There are several posts by Jeff and others talking about these comparisons. I can't remember one specific to Taiwanese boats - so I'm interested in this conversation. I'll add it to the "Salt's Thread" as well. That thread is just a great place to put together the best posts so you don't have to dig forever for the info and so these guys don't have to answer questions repeatedly.

There was also a great discussion in the "Production Boats and the Limits" thread where these guys helped define the bluewater versus coastal cruiser issue a bit.

Happy hunting.


----------



## blackjenner (Feb 5, 2010)

smackdaddy said:


> black, check out this thread:
> 
> *The Salt's Corner Table*
> 
> ...


Thanks for the point, Smack and to Jeff for the comprehensive post in Salt's corner. I started reading it yesterday and am trying to finish it up today.


----------



## hardin45lover (May 6, 2010)

your welcome to come see mine anytime and talk SAVE THE HARDINS
Capt.Joseph


----------



## Winn (Mar 9, 2010)

*Come see mine, too...*



hardin45lover said:


> your welcome to come see mine anytime and talk SAVE THE HARDINS
> Capt.Joseph


Black, you are welcome to come see my Hardin 44 anytime, and my arm doesn't have to get twisted to take a ride. I may not have as much sailing experience as some, but I may have a better time. I would compare the Hardin to performance sailboats like an Austin Healey to a Chevy Corvette. The boat has soul and character. I have never had a bad ride in the boat, ever. I take it out several times a week. It may not win a race, but she's not slow either. It's good to ask ask people their opinions on boats, but you will never know unless you go out on it, touch it, feel it, smell it. I don't like my Hardin, I love it. All boats have issues, find one you can fall in love with.

Winn


----------



## Winn (Mar 9, 2010)

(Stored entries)
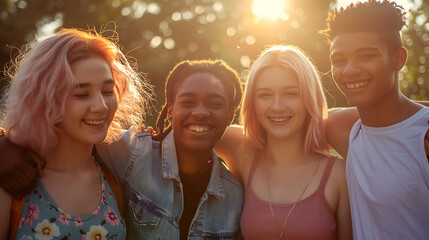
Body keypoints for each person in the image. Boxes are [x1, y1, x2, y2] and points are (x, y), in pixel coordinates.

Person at [0, 28, 152, 240]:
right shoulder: (11, 183)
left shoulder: (115, 179)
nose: (101, 106)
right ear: (43, 99)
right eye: (81, 94)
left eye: (108, 91)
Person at [88, 59, 245, 239]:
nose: (200, 112)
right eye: (188, 102)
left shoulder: (236, 197)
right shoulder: (132, 152)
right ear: (170, 109)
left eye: (215, 104)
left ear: (230, 114)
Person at [215, 45, 352, 239]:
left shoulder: (339, 174)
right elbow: (191, 131)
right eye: (265, 95)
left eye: (291, 93)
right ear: (253, 102)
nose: (277, 106)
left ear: (309, 98)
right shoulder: (241, 151)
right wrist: (155, 136)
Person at [319, 0, 429, 239]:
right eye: (339, 60)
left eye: (366, 56)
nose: (349, 71)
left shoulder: (424, 135)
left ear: (398, 59)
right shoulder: (342, 128)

### ACTIVITY LIST
• A. Print the passage of the sailboat forum thread from "There are several" up to and including "(Feb 5, 2010)".
• B. Proceed with the sailboat forum thread, picking up right after the point where it stops.
The entries have no role in what is asked here.

### EXPECTED OUTPUTS
• A.
There are several posts by Jeff and others talking about these comparisons. I can't remember one specific to Taiwanese boats - so I'm interested in this conversation. I'll add it to the "Salt's Thread" as well. That thread is just a great place to put together the best posts so you don't have to dig forever for the info and so these guys don't have to answer questions repeatedly.

There was also a great discussion in the "Production Boats and the Limits" thread where these guys helped define the bluewater versus coastal cruiser issue a bit.

Happy hunting.


----------



## blackjenner (Feb 5, 2010)

• B.
*What will $100k buy?*



Winn said:


> Black, you are welcome to come see my Hardin 44 anytime, and my arm doesn't have to get twisted to take a ride. I may not have as much sailing experience as some, but I may have a better time. I would compare the Hardin to performance sailboats like an Austin Healey to a Chevy Corvette. The boat has soul and character. I have never had a bad ride in the boat, ever. I take it out several times a week. It may not win a race, but she's not slow either. It's good to ask ask people their opinions on boats, but you will never know unless you go out on it, touch it, feel it, smell it. I don't like my Hardin, I love it. All boats have issues, find one you can fall in love with.
> 
> Winn


One other thought, what other boats can you buy for $100k that are bigger, better, safer, saltier, and more soulful boat than the Hardin for the price range? I found it difficult to find more boat for the money.


----------



## Jeff_H (Feb 26, 2000)

_"One other thought, what other boats can you buy for $100k that are bigger, better, safer, saltier, and more soulful boat than the Hardin for the price range? I found it difficult to find more boat for the money."_

With the exception of the word "Bigger" (which should only apply to a dockside liveaboard and not a sea boat) and perhaps "Soulfull" which is in the heart of the beholder, I would suggest a Kelly Peterson 44 if distance cruising is the goal, which is a better sailing boat on all points of sail, and in all wind ranges, is easier to handle in across the board, and which offers a much more comfortable motion in a seaway.

Respectfully,
Jeff


----------



## cob631 (Sep 15, 2005)

I agree I have had one for two years went all over east coast. and I love it, especialy in a storm if you ever get caught out there you feel real safe, they are not fast but mine is built and I love to sail her.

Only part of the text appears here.